Di mana LCS membawa sekitar 1/3 dari pengiriman global.
China vs
Filipina & Vietnam
LSC sendiri
berada di Samudra Pasifik bagian barat. Posisinya berada di antara Cina,
Taiwan, Filipina, Vietnam, Indonesia, Thailand, Malaysia, dan Kamboja, yang
banyak di antaranya telah mempersengketakan klaim di perairan ini.
Namun, China,
mengklaim hampir seluruh wilayah tersebut berdasarkan konsep "9 garis
putus-putus". Bahkan China menolak putusan tahun 2016 oleh pengadilan
arbitrase internasional di Den Haag, Belanda, yang membantah keras klaim
Beijing.
Hal ini telah
menyebabkan meningkatnya ketegangan dengan banyak negara tetangga Cina.
Pasalnya penjaga pantai negara China kerap menyusup ke zona ekonomi eksklusif
mereka.
Awal bulan
ini misalnya, Filipina mengatakan kapal rudal Cina mengejar kapal Filipina dan
mengarahkan laser ke pesawat patroli di dekat Half Moon Shoal yang
disengketakan.

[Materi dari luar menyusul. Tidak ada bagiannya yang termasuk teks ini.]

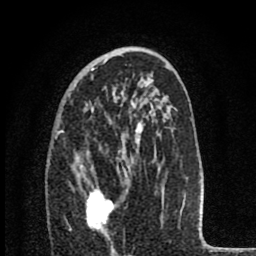
Breast MRI (dynamic contrast-enhanced), one axial slice. Position 48 of 80 along the scan axis. Cropped to one breast. Dynamic contrast-enhanced series, time point 2 of 8 at this slice position (early post-contrast). 1.5 T. TE 2.8 ms, TR 7.1 ms. 2 mm slice thickness. 256 × 256 image matrix. Female patient.
Annotated regions visible in this slice (semi-automatically segmented with operator editing):
- enhancing-tissue mask used for the functional tumour volume (all voxels passing the contrast-enhancement thresholds inside the analysis volume; usually the tumour): bounding box (x1, y1, x2, y2) in pixels: (81, 166, 117, 232)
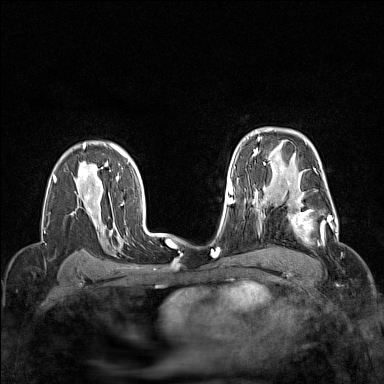
Breast MRI (dynamic contrast-enhanced), one axial slice; slice 107 of 160 in the series (ordered by position); dynamic contrast-enhanced series, time point 2 of 7 at this slice position (early post-contrast); 1.5 T; TE 1.8 ms, TR 5 ms; 384 × 384 image matrix. Female patient.
Outlined on this slice (semi-automatic segmentation, software-assisted and operator-edited):
- enhancing-tissue mask used for the functional tumour volume (all voxels passing the contrast-enhancement thresholds inside the analysis volume; usually the tumour): box from (x=264, y=204) to (x=337, y=246) px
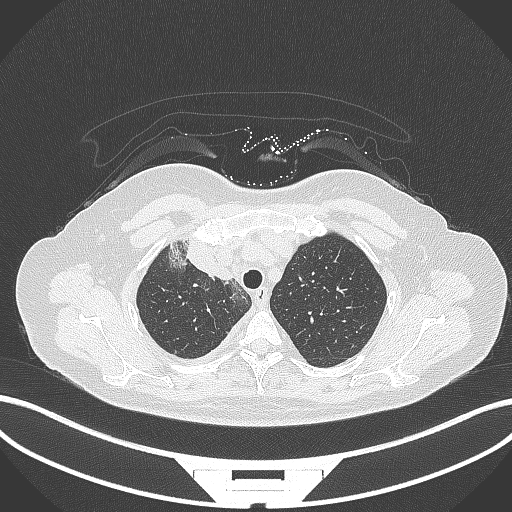
Chest CT, one axial slice; position 251 of 305 along the scan axis; reconstruction kernel B70f; lung window (W 1500 / L -600 HU); 1 mm slice thickness; 512 × 512 image matrix, field of view 400 × 400 mm. Patient: female, 52 years. From the clinical record (not read from this slice): clinical TNM (as recorded): T3 N1 M1.
Outlined on this slice (bounding box drawn by a radiologist):
- lung tumour (recorded histology: adenocarcinoma): bounding box [x1, y1, x2, y2] px = [165, 229, 237, 288]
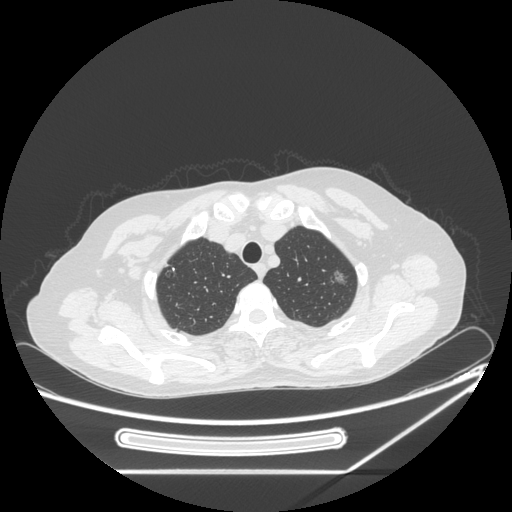
Chest CT, one axial slice. Position 206 of 250 along the scan axis. 120 kVp. Lung window (W 1500 / L -600 HU). 1.25 mm slice thickness. 512 × 512 image matrix, field of view 409 × 409 mm. Patient: female, 57 years. From the clinical record (not read from this slice): clinical TNM (as recorded): T1c N0 M0; histopathological grade: G2-3.
Structures marked on this image (rectangle marked by the reading radiologist):
- lung tumour (recorded histology: adenocarcinoma): bounding box <326,268,353,295> (left, top, right, bottom; pixels)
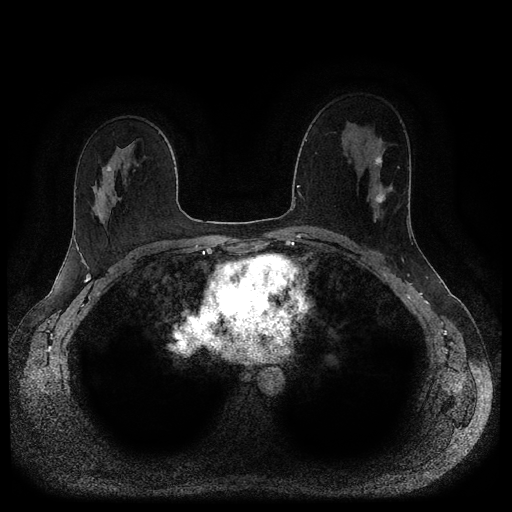
Breast MRI (dynamic contrast-enhanced, multi-phase), one axial slice; position 61 of 116 along the scan axis; dynamic contrast-enhanced series, time point 2 of 5 at this slice position (early post-contrast); 1.5 T; TE 2.6 ms, TR 5.3 ms; 2 mm slice thickness; 512 × 512 image matrix. Female patient, age 45 years.
Structures marked on this image (semi-automatically segmented with operator editing):
- breast lesion (labelled 'tumour' in the annotation; benign lesions carry a separate 'benign' label): bounding box <375,156,386,204> (left, top, right, bottom; pixels)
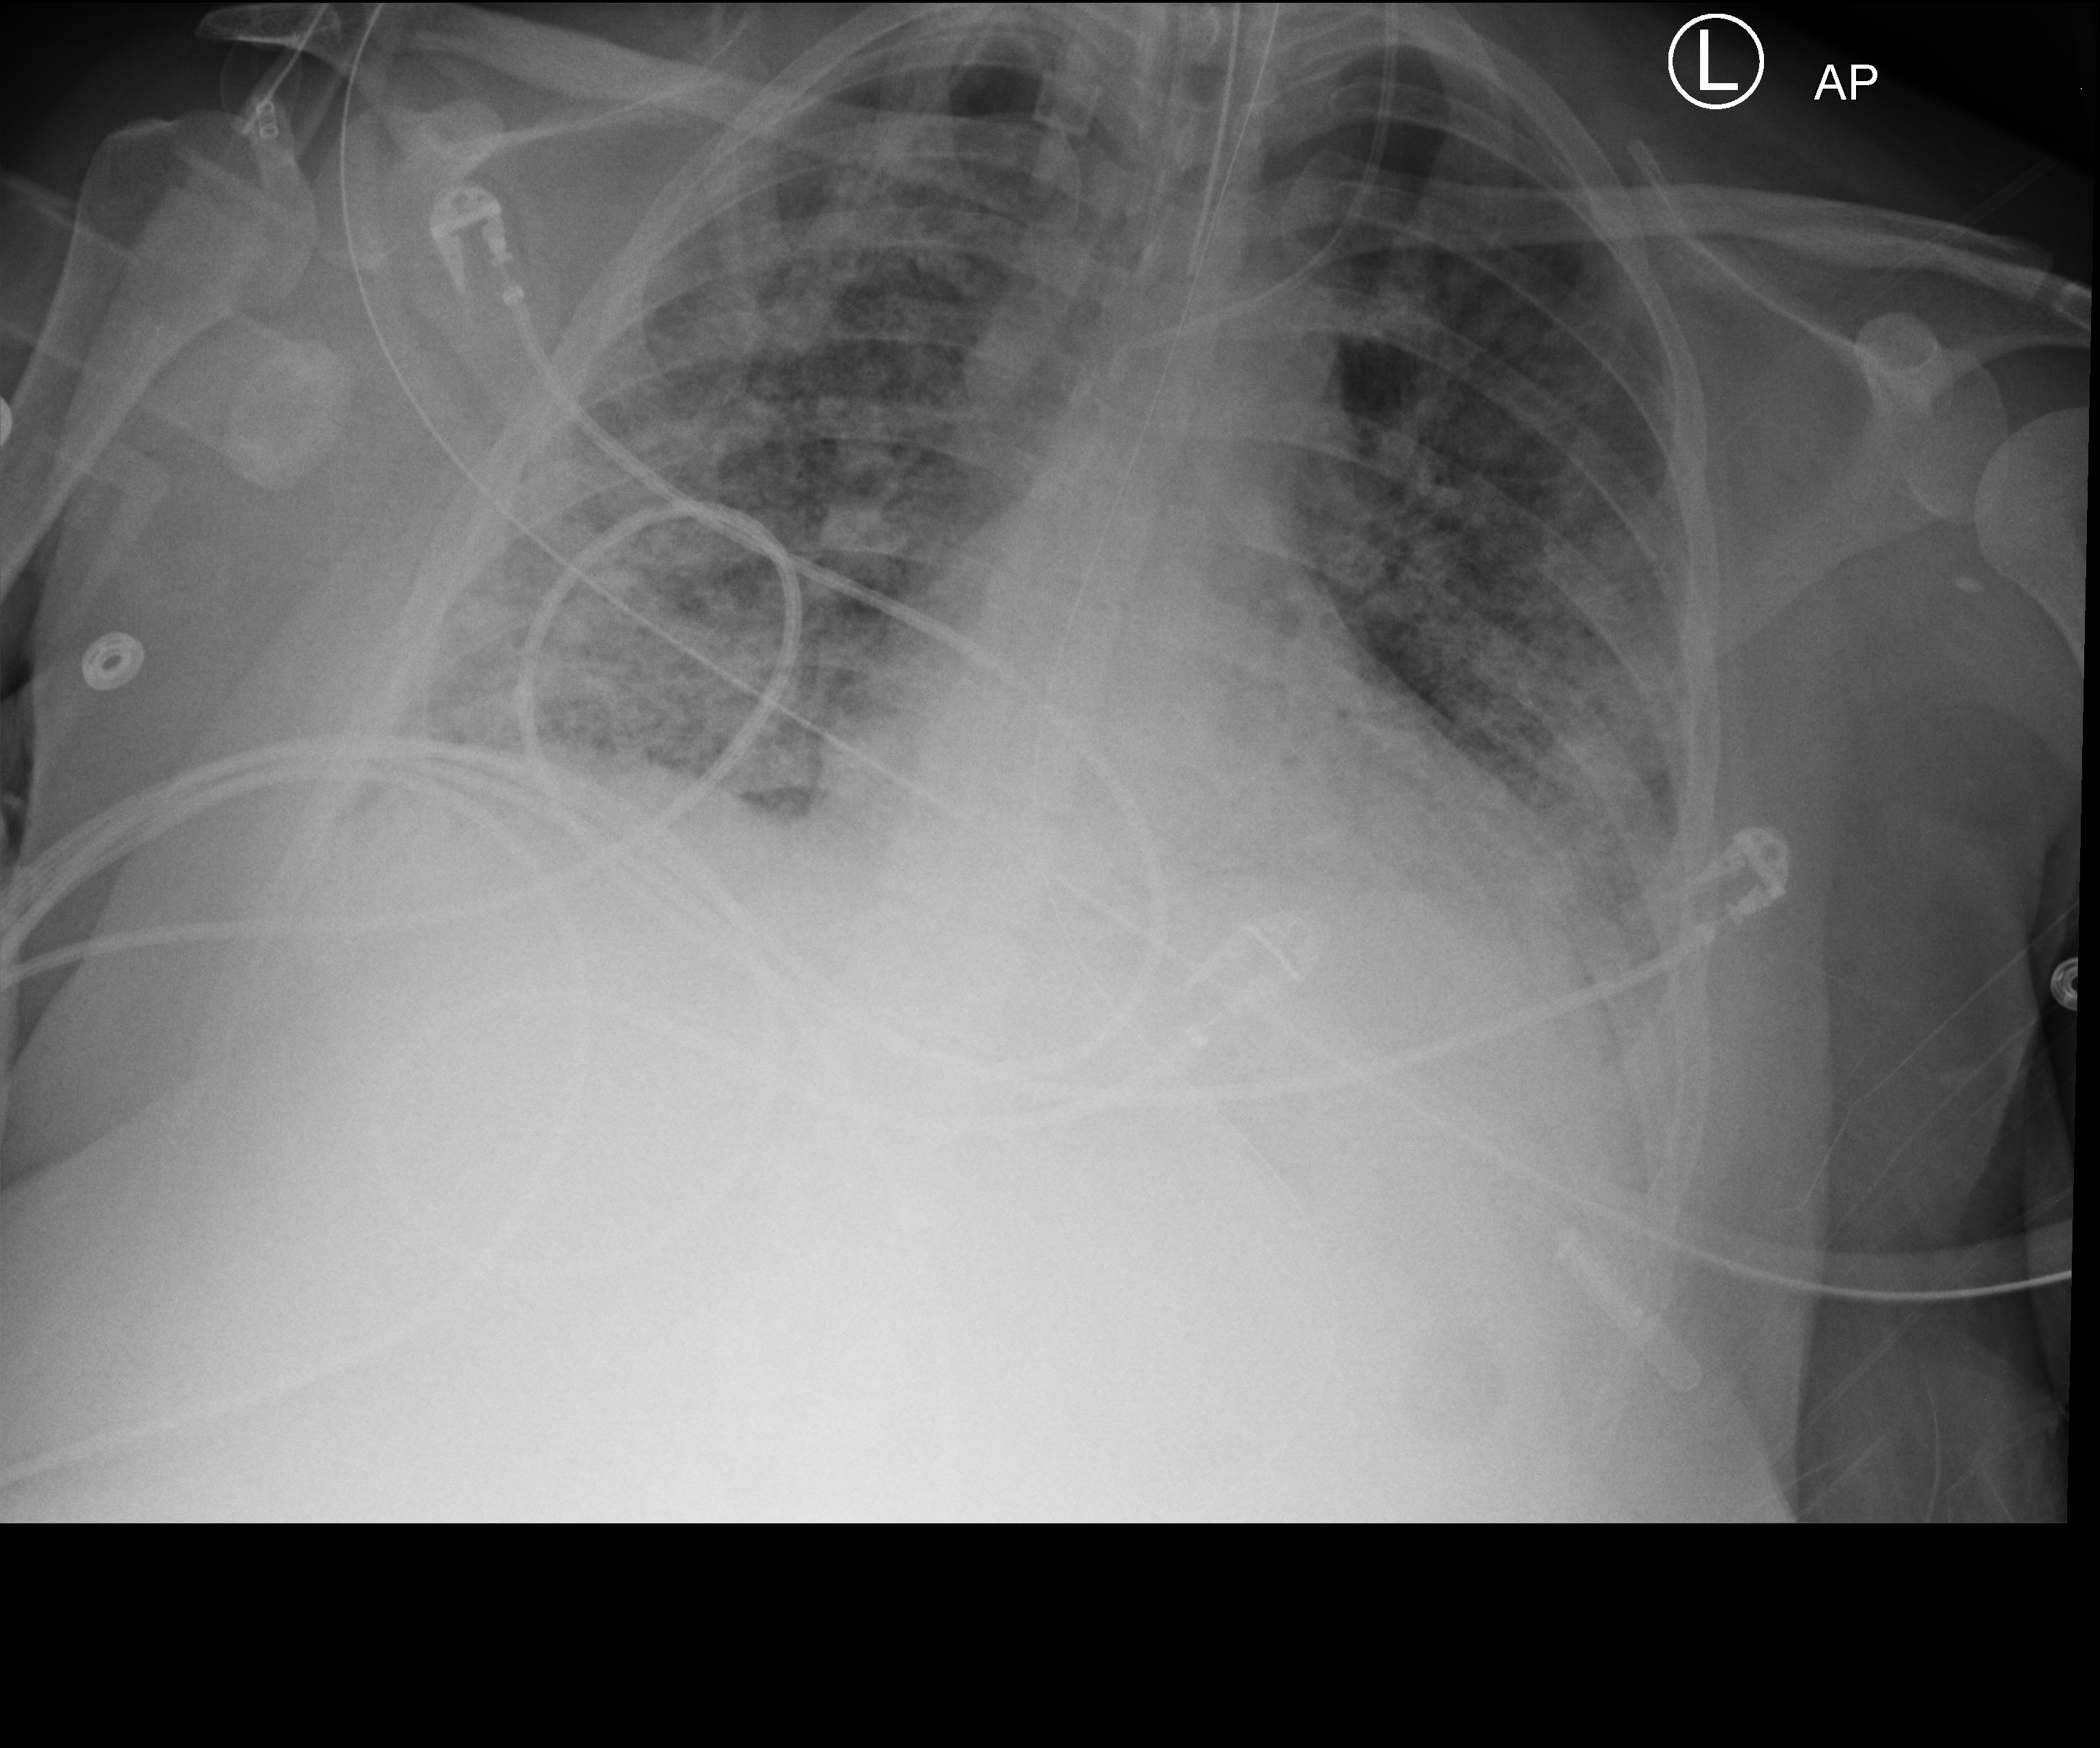
Portable chest radiograph, anteroposterior (AP) projection. Patient hospitalised with COVID-19; female, aged 18–59 years.
From the hospital-stay record, not from the radiograph (when in the stay this image was taken is not recorded):
- mechanically ventilated during this hospital stay: yes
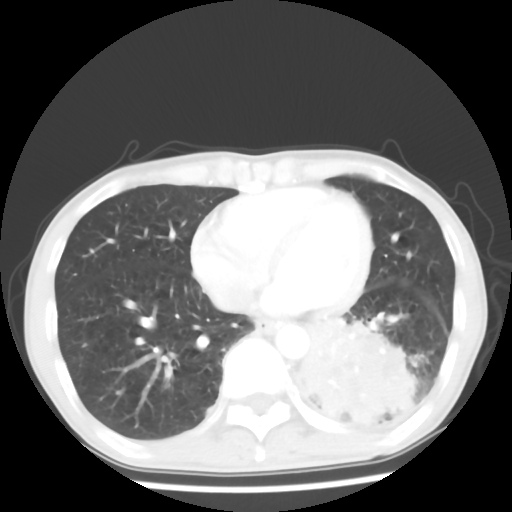
Chest CT, one axial slice; reconstruction kernel STANDARD; 120 kVp; lung window (W 1500 / L -600 HU); 5 mm slice thickness; 512 × 512 image matrix, field of view 313 × 313 mm. Male patient, age 68 years. Case-level facts recorded for this patient, not image findings: clinical TNM (as recorded): T4 N0 M0.
Structures marked on this image (bounding box drawn by a radiologist):
- lung tumour (recorded histology: squamous cell carcinoma): bounding box <293,310,434,442> (left, top, right, bottom; pixels)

Hal ini menyusul bentrokan lain yang melibatkan tabrakan kapal,
meriam air, dan cedera pada pelaut Filipina.
Presiden
Filipina Ferdinand Marcos Jr. menekankan masalah tersebut pada pertemuan puncak
regional ASEAN Kamis lalu dan meminta percepatan negosiasi mengenai tata laku
LCS. Di kesempatan yang sama, ia menunjuk Beijing melakukan pelecehan dan
intimidasi.
Sementara
itu, Kementerian Luar Negeri Vietnam juga baru-baru ini mengutuk tindakan Cina
di LCS. Vietnam menyebut kapal-kapal Cina melakukan serangan kekerasan terhadap
kapal-kapal nelayan Vietnam.
"Dalam
beberapa minggu terakhir, kita telah melihat bahwa ketegangan tidak hanya
meningkat antara Cina dan Filipina, tetapi juga dengan Vietnam," kata
penasihat kebijakan dan dosen senior hubungan internasional di Universitas
Filipina, Richard Heydarian.
"Saya
pikir hanya masalah waktu sebelum semakin banyak negara ASEAN berbicara, dan
masalah waktu sebelum kita melihat bentrokan yang lebih meresahkan,"
tambahnya.
AS Bisa
Terlibat
Meski para
ahli mengatakan risiko geopolitik di LCS meningkat, mereka menambahkan bahwa
masih banyak alasan bagi semua pihak yang terlibat untuk menghindari konflik
yang lebih besar. China sendiri disebut menggunakan taktik abu-abu untuk LCS,
dengan tindakan pemaksaan dan intimidasi, dibanding dengan konflik bersenjata.
"Taktik
zona abu-abu, meskipun meresahkan, merupakan contoh keinginan China untuk
mengiris LCS, bukan menghancurkan dengan buldozer," kata Heydarian.
Tapi, Amerika
Serikat (AS) bisa saja terlibat di sini. Ini setidaknya dikatakan seorang
peneliti Asia Tenggara di Lowy Institute Abdul Yaacob.
"Jika
China mulai melakukan aktivitas yang memengaruhi kebebasan navigasi, seperti
menyatakan sebagian Laut Cina Selatan terlarang bagi pengiriman sipil, AS
mungkin akan semakin terlibat," tegasnya.
"Meski
saat ini, semua pihak termasuk China (sepertinya) tidak ingin meningkatkan
situasi menjadi konflik militer besar-besaran," tambahnya.